Dans la perspective de la réouverture des frontières aux voyages internationaux, plusieurs pays envisagent de mettre en place un « passeport sanitaire » numérique devant attester de l’immunité de leurs nationaux contre la COVID-19. Les technologies mobiles pourraient permettre la collecte et le partage d’informations sanitaires pertinentes entre les autorités frontalières et sanitaires de différents pays. Les cadres existants de partage transfrontalier de l’information tels que l’information préalable sur les passagers (API) et les dossiers passagers (PNR) pourraient également s’avérer utiles (pour plus d’informations sur les systèmes API et PNR et d’autres aspects des systèmes de renseignement sur l’immigration, voir migration régulée et la gestion des frontières).

Il convient de garder à l’esprit que la pandémie de COVID-19 a placé les décideurs du domaine de la migration face à des défis jamais rencontrés auparavant, dans un contexte de santé publique en constante évolution. La situation a considérablement évolué depuis l’apparition du virus sur la scène internationale. Elle continue de changer, souvent de manière imprévisible. Dans de nombreux pays, on a observé plusieurs cycles de propagation rapide, d’atténuation efficace et de résurgence des contaminations. Il ressort de ces expériences que certains principes d’intervention persisteront vraisemblablement, comme les contrôles sanitaires aux aéroports, le placement en quarantaine pour les personnes testées positives ou pouvant avoir été exposées au virus et, de plus en plus, le recours à la vaccination comme mesure de protection. Des mesures innovantes supplémentaires devront inévitablement être adoptées à la lumière des nouvelles évolutions.

To Go Further
  • OIM, Gestion de la santé, des frontières et de la mobilité (GSFM), 2020 (fiche d’information). Ce document présente un cadre conceptuel et opérationnel qui vise à améliorer la prévention, le dépistage et la riposte à la propagation des maladies le long du continuum de la mobilité, notamment aux frontières et dans les zones de vulnérabilité où les migrants et les populations mobiles interagissent également avec les communautés sédentaires locales.
  • OIM, programme de formation à l’usage des agents frontaliers sur la riposte à la COVID-19 aux points d’entrée. Cet outil fournit des lignes directrices sur les formalités d’immigration adaptées aux situations de flambée de COVID-19, qui visent à protéger les voyageurs et les agents de première ligne.

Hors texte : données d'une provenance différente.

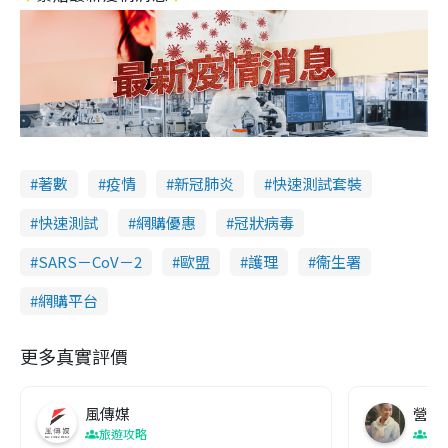
著數
疫情
新冠肺炎
快速測試套裝
快速測試
網購優惠
冠狀病毒
SARS－CoV－2
歐盟
護理
衞生署
網購平台
更多真實評價
風傳媒
營養教
旅遊攻略
生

Pour plus d’informations, veuillez consulter la page consacrée au programme de formation ou contacter la Division de la gestion de l’immigration et des frontières à l’adresse ibm@iom.int.
  • Organisation mondiale de la Santé (OMS), Règlement sanitaire international, 2005. Ce règlement est un instrument juridiquement contraignant adopté par 196 pays. Il entend aider la communauté internationale à prévenir les risques pour la santé publique susceptibles de traverser les frontières et de menacer la sécurité sanitaire internationale, et à y faire face. Le règlement définit les droits et les obligations de tous les pays à cet égard, notamment les capacités de base que chaque pays doit mettre en place pour prévenir et détecter les situations d’urgence de santé publique et y faire face, ainsi que l’obligation de signaler les situations d’urgence de santé publique de portée internationale. Il comprend des mesures spécifiques à mettre en œuvre aux points d’entrée pour limiter la propagation des menaces sanitaires par-delà les frontières et permettre une mobilité sûre des populations, sans restrictions injustifiées des voyages et des échanges commerciaux.
  • Organisation de l’aviation civile internationale (OACI), Manuel sur la gestion des risques transfrontières liés à la COVID-19, 2021. Ce manuel indique qu’une combinaison de stratégies permet de réduire de façon significative le risque de transmission de la maladie tout en contribuant à la reprise des mouvements internationaux et intérieurs. Ces stratégies sont notamment la coordination entre les pays et le dépistage sanitaire des voyageurs aux points d’entrée, l’utilisation de formulaires de déclaration sanitaire, le dépistage de la COVID-19 et la mise en quarantaine. Elles peuvent être combinées de différentes manières avant et après le voyage.